Even if it is only for the day, trying to quit smoking can provide your teen with some invaluable insight.  In some ways, letting them experience the bonds of addiction vicariously through you may be the best thing you can do to encourage them not to smoke.  A person who has never smoked, which hopefully includes your teens, doesn’t really understand the power of this addiction and the barriers to quitting.  Take this opportunity to give your teen a first-hand look at just how hard it can be, just be sure you don’t sugarcoat any of the reality away.

2.     If You Know Someone Who Smokes, Ask for Help

If you are not a smoker, but you know someone who is, encourage them to participate in the Smoke-out and ask them to share their experience.  Getting the real deal from someone who isn’t your parent can make the message even stronger.  Ask the smoker you know to talk to your family about the realities of smoking including health concerns, the cost, and how many times they have tried to quit.

3.     Take a Stand

Although it may seem like your teenager never listens to you, you still need to tell them what they need to know.  This includes taking a stand against teenagers smoking.  If you are a smoker yourself, you may feel a little hypocritical telling your teenager not to smoke.  However, if you look back and wish you had never started smoking in the first place, which is the message you need to impart.

4.     Back Your Stand Up with Facts

Some teens choose to try that first cigarette as an act of rebellion; others because they want to be cool.  No matter the reason, teens often try smoking because they don’t understand that it is as dangerous as trying drugs.  While it is true that, unlike some drugs, smoking a single cigarette won’t kill you, it only takes that one cigarette to become addicted.   This is especially true for teens based on information from the Centers for Disease Control as their bodies are more sensitive to nicotine and they can become addicted more quickly.  As part of the Great Smoke-out, sit your teenager down and give them these facts from the CDC  about the reality of smoking.

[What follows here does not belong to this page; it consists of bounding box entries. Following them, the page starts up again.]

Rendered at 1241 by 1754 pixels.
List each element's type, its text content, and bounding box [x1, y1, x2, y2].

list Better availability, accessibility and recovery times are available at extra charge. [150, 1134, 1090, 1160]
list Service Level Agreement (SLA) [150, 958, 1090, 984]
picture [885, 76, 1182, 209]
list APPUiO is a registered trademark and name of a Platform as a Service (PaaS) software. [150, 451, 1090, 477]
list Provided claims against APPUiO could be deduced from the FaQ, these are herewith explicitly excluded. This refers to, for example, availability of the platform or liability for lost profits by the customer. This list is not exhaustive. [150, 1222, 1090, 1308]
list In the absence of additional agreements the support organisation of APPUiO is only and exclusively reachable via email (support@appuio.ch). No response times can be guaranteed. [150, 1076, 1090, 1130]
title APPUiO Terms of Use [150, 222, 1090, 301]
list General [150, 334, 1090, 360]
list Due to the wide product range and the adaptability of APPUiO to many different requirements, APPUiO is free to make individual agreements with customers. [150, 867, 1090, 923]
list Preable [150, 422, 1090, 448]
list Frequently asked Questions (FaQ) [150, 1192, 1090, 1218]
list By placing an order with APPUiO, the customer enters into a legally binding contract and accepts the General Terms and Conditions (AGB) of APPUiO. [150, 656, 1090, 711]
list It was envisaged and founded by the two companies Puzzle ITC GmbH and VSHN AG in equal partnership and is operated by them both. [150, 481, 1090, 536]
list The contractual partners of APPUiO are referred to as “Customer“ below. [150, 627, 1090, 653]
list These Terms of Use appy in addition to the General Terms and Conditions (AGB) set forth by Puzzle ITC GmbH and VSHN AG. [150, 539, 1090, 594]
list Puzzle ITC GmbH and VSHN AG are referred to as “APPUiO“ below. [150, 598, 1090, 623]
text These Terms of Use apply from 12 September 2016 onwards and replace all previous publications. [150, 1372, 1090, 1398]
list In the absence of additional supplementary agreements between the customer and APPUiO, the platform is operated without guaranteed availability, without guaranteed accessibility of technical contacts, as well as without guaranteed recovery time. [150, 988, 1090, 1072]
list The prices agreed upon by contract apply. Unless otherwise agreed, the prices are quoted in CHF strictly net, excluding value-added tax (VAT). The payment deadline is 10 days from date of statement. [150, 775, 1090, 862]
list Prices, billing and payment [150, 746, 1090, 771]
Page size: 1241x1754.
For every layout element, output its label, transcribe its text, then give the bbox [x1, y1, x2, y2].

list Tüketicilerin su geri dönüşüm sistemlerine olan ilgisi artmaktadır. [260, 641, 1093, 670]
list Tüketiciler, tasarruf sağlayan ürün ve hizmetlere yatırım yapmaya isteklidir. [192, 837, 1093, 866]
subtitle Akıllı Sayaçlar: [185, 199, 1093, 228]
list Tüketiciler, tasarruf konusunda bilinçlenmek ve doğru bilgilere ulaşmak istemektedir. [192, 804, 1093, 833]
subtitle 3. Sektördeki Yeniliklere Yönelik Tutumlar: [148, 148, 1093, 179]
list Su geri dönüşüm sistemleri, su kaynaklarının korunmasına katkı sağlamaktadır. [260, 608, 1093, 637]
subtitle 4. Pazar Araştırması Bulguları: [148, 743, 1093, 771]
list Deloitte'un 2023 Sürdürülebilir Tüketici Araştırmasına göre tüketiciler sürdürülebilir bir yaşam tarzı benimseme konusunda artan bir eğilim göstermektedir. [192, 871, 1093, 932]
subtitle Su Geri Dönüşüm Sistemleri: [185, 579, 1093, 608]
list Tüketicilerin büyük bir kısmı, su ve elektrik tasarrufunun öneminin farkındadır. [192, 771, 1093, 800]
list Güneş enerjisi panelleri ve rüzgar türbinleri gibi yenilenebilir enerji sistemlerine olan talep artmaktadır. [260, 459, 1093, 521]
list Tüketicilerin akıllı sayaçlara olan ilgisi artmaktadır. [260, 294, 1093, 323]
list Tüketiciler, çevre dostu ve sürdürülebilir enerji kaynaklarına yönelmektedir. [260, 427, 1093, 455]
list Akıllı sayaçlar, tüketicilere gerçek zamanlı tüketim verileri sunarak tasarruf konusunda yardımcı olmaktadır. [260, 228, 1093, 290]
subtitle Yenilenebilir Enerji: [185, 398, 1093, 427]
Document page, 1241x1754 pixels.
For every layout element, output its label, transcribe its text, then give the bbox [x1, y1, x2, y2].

  • Smoking causes cancer of the lungs, mouth, throat, and esophagus
  • Smoking causes heart disease and stroke
  • Smoking causes lung diseases including emphysema and chronic bronchitis
  • Smoking is the leading preventable cause of death in this country
  • Each year, smoking is responsible for 1 out of every 5 deaths
  • On average, smokers die 10 years earlier than non-smokers

If you know someone who is trying to quit smoking, a great resource to refer him or her to is Arizona Smoker’s Helpline. They offer a vast array of free support and even smoking cessation medications.